__Text for analysis__.
When patients change health plans, their clinical history, claims, and medication data often do not move with them. This results in incomplete records, redundant tests, unsafe medication decisions, and delays in care. The Payer-to-Payer API enables plans to exchange member data securely and in a standardized way—either on a patient-authorized basis (9115-F) or in bulk for new members during enrollment (0057-F). This helps the receiving payer build a more complete member profile from day one.
Member Experience
- Continuity of care when changing insurance plans.
- Faster onboarding with fewer forms and fewer unknowns.
- Reduced need to repeat histories, medication lists, and past diagnoses.
- Smoother transitions with primary care, specialists, and care management programs.
Clinical & Care Management Experience
- Earlier awareness of chronic conditions and historical utilization.

__Complete the following__.
**1.** Transcribe the Payer-to-Payer API overview from "When patients change" up to and including "care management programs.".
**2.** Write the next part of the Payer-to-Payer API overview, picking up right after its last line.

__Information given__.
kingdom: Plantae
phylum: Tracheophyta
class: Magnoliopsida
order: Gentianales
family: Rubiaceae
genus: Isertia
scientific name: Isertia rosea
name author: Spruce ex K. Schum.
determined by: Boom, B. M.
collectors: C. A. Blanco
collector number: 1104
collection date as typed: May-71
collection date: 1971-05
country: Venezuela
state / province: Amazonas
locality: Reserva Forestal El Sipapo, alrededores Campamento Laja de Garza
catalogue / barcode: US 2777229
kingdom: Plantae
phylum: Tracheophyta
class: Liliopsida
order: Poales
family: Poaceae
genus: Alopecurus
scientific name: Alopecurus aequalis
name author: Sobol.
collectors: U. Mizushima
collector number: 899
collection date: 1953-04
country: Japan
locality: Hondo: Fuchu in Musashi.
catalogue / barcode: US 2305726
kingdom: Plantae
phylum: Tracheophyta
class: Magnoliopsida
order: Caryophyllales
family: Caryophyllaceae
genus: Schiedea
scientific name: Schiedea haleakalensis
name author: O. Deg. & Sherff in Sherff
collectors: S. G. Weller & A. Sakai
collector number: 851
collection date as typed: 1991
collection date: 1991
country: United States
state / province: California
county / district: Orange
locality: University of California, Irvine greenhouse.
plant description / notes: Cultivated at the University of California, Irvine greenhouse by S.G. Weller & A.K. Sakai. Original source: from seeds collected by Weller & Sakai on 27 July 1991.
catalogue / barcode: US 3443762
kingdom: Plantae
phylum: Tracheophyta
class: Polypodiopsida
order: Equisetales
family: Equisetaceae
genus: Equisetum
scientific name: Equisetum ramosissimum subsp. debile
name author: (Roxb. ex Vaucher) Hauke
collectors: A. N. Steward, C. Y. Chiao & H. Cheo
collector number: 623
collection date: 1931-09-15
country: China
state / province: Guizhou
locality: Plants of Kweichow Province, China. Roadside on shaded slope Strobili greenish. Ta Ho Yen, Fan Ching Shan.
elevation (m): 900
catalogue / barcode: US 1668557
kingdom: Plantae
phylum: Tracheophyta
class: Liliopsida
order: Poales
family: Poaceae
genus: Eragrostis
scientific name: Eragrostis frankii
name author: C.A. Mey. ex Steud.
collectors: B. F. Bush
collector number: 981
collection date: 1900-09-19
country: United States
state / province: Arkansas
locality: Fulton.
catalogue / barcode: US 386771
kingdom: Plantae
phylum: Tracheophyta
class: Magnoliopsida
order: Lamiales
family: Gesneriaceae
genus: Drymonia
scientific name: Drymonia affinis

__Numbered answers__.
**1.**
When patients change health plans, their clinical history, claims, and medication data often do not move with them. This results in incomplete records, redundant tests, unsafe medication decisions, and delays in care. The Payer-to-Payer API enables plans to exchange member data securely and in a standardized way—either on a patient-authorized basis (9115-F) or in bulk for new members during enrollment (0057-F). This helps the receiving payer build a more complete member profile from day one.
Member Experience
- Continuity of care when changing insurance plans.
- Faster onboarding with fewer forms and fewer unknowns.
- Reduced need to repeat histories, medication lists, and past diagnoses.
- Smoother transitions with primary care, specialists, and care management programs.

**2.**
- Improved medication reconciliation and adherence outreach.
- Better risk modeling and identification of members who need immediate support.
- Reduced duplication of workup, imaging, and testing.
Technical & Standards Alignment
- FHIR R4 – PDex Profiles:
Patient,Coverage,ExplanationOfBenefit,Encounter,Claim,Condition,MedicationDispense, and others relevant to member history. - Two modes:
- Member-authorized exchange (9115-F): Third-party app initiates the transfer.
- Bulk transfer (0057-F): Payer-to-Payer exchange at enrollment for new members.
- Use of Bulk FHIR (NDJSON) for high-volume member transitions.
- OAuth 2.0 authorization for member-initiated flows.
- Consent documentation, provenance, and last-updated metadata required.
Governance & Compliance
- Fulfills data portability expectations under 9115-F and 0057-F.
- Clear audit trails of what data was requested, released, and received.
- Defined dispute and correction processes for incomplete transfers.
- Data minimization and secure transport using FHIR RESTful interactions.
- Compliance with data retention, privacy notices, and consent revocation.
Value by Audience
Members:
- Continuity of clinical and claims information across coverage transitions.
- Fewer disruptions in medication, equipment, and chronic care programs.
Payers (Receiving):
- Faster onboarding and earlier risk stratification.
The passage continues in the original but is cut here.